3 March 2016

The largest immigration detention centre in Europe, Harmondsworth Immigration Removal Centre in the UK, has been found to have deteriorated to an ‘unacceptable condition’. The Chief Inspector of Prisons in the UK, Peter Clarke, has published  a damning report after an unannounced visit to the Centre in September 2015. The Centre has a capacity for 661 male detainees, and holds asylum seekers as well as those awaiting removal to their countries of origin.
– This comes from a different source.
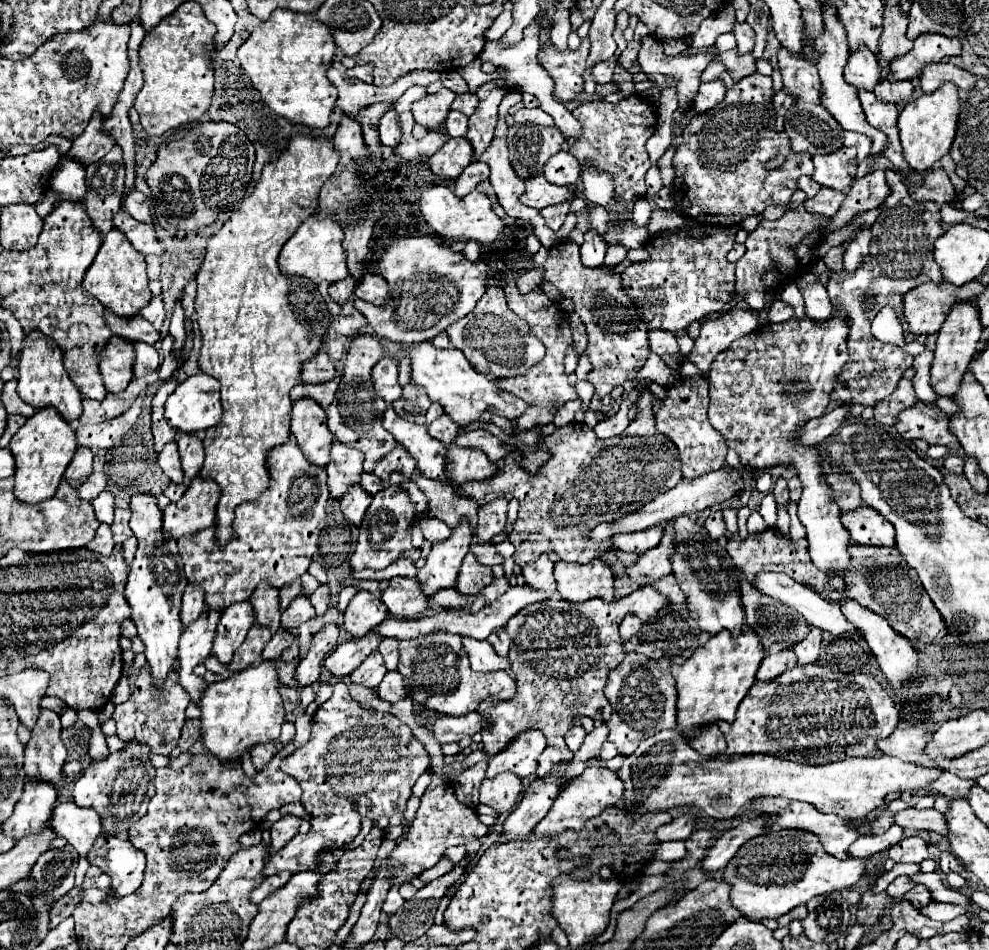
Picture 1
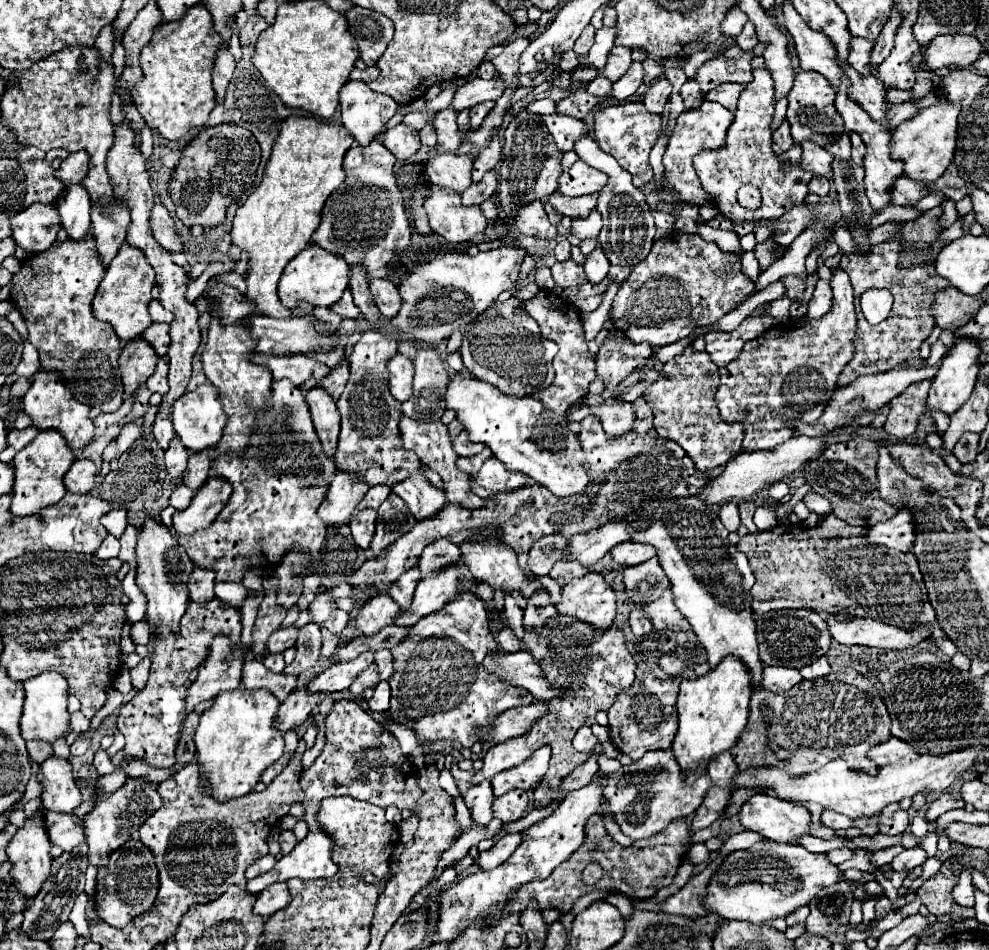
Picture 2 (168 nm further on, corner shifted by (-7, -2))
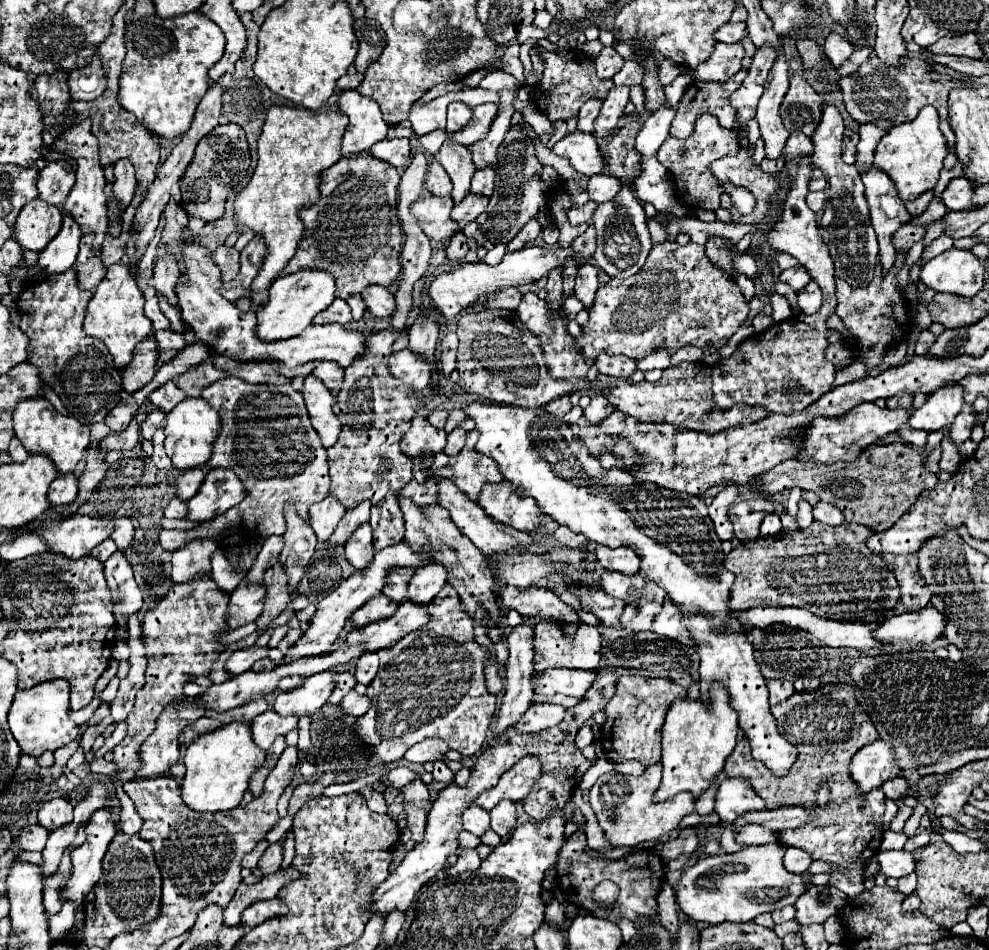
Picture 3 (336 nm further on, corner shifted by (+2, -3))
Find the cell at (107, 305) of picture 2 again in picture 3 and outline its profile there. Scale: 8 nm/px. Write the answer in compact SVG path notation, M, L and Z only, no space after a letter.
M117 262L107 268L107 276L101 280L101 284L95 288L93 298L89 300L85 316L85 332L105 342L117 368L127 366L127 362L131 362L131 352L135 350L137 342L141 342L153 332L151 320L147 320L143 314L143 304L145 298L141 290L137 290L137 280L133 278L131 268L125 262Z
The report finds that conditions in some residential units are ‘appalling’ with the standard of repair, cleanliness and hygiene unacceptably poor. Showers and toilets in the older units were seriously insanitary, with many rooms overcrowded and poorly ventilated. Clarke deplores that the centre was allowed to reach such a state, finding that in many respects there had been a deterioration since the last inspection in August 2013.

Corroborating recent findings by other investigations, the inspection found that processes in place to prevent the detention of vulnerable people were not effective. 18% of those detained in cases reviewed were later released due to illness, suicidal intentions or experience of torture. The report found that the Rule 35 process, by which doctors assess whether a person is unfit for detention due to vulnerability, were often mechanical and lacking in detail with some doctors unsure what their role was, which undermined the effectiveness of this safeguard.
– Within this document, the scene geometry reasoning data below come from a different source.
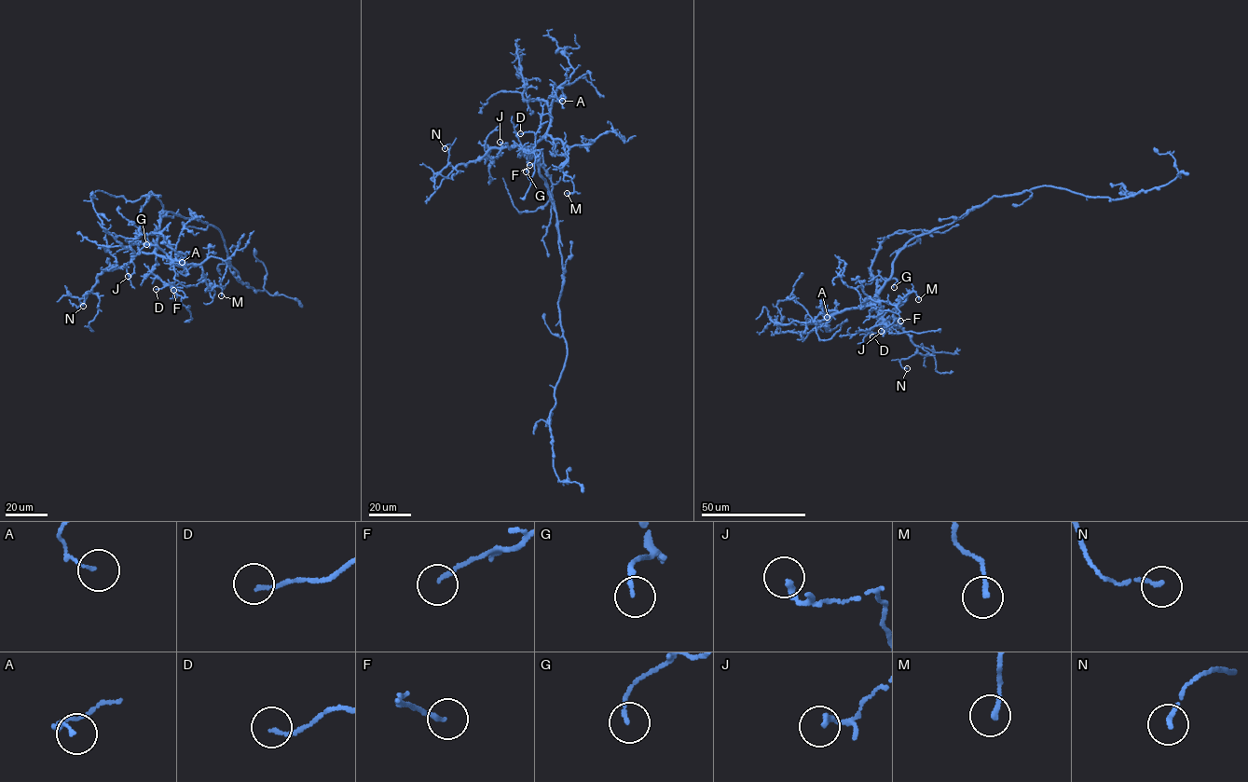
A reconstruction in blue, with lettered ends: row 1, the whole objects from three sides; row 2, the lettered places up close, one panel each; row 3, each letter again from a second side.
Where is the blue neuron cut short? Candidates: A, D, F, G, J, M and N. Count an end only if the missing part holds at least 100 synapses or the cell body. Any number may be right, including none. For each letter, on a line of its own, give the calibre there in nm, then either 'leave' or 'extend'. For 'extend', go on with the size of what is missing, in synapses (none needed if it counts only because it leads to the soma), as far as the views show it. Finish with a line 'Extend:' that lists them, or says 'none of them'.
A: calibre 90 nm; leave
D: calibre 130 nm; leave
F: calibre 140 nm; leave
G: calibre 140 nm; leave
J: calibre 200 nm; leave
M: calibre 170 nm; leave
N: calibre 140 nm; leave
Extend: none of them

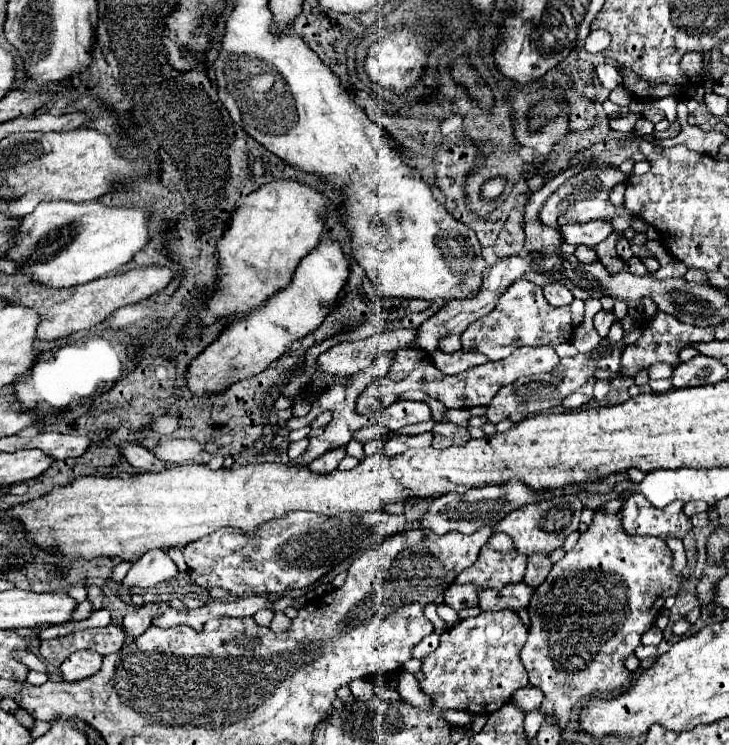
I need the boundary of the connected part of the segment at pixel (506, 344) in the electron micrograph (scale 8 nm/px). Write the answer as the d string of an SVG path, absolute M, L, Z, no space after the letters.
M516 281L510 285L498 305L492 313L486 317L476 319L464 333L462 333L462 351L476 351L486 355L490 361L500 361L512 355L518 347L542 347L550 345L556 347L560 343L566 343L572 339L572 321L568 307L552 307L544 295L542 289L530 281Z

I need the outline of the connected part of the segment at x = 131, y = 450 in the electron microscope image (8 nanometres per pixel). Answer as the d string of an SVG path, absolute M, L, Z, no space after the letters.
M124 445L122 453L124 453L126 461L140 471L162 471L162 469L166 469L164 461L160 461L154 453L150 453L148 449L144 449L140 445Z

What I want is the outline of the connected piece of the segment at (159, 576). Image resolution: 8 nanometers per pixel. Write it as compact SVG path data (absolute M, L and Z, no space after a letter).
M154 549L152 553L144 553L140 561L132 565L122 583L126 587L152 587L176 577L176 573L176 563L162 549Z

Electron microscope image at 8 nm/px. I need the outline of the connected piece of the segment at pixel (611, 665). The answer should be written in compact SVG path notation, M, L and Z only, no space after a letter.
M596 511L592 525L584 535L580 535L576 547L568 551L552 567L546 581L534 589L528 605L528 641L520 651L520 659L530 675L530 685L544 691L540 711L546 717L552 717L560 729L566 729L572 707L576 707L580 699L618 691L630 681L630 671L626 669L624 661L634 655L644 631L654 625L654 619L662 609L662 601L678 591L680 577L674 577L670 567L672 553L666 541L656 537L626 535L618 515L602 515Z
With regard to the length of detention the inspection found that some were being held for an ‘unreasonably long time’: 18 detainees had been held for over a year, and one man had been detained for a total period of five years on separate occasions. Vindicating a campaign by a wide range of stakeholders, Clarke recommended that there should be a time limit on the length of detention. The UK is the only country in the EU which can indefinitely detain asylum seekers and migrants. 

ECRE Member, the British Refugee Council stated that ‘the evidence against the Government’s current policy of callous, casual, indefinite imprisonment is mounting’ describing the policy as ‘scandalous’ and ‘ruinous’. Detention Action also called for urgent and fundamental reform.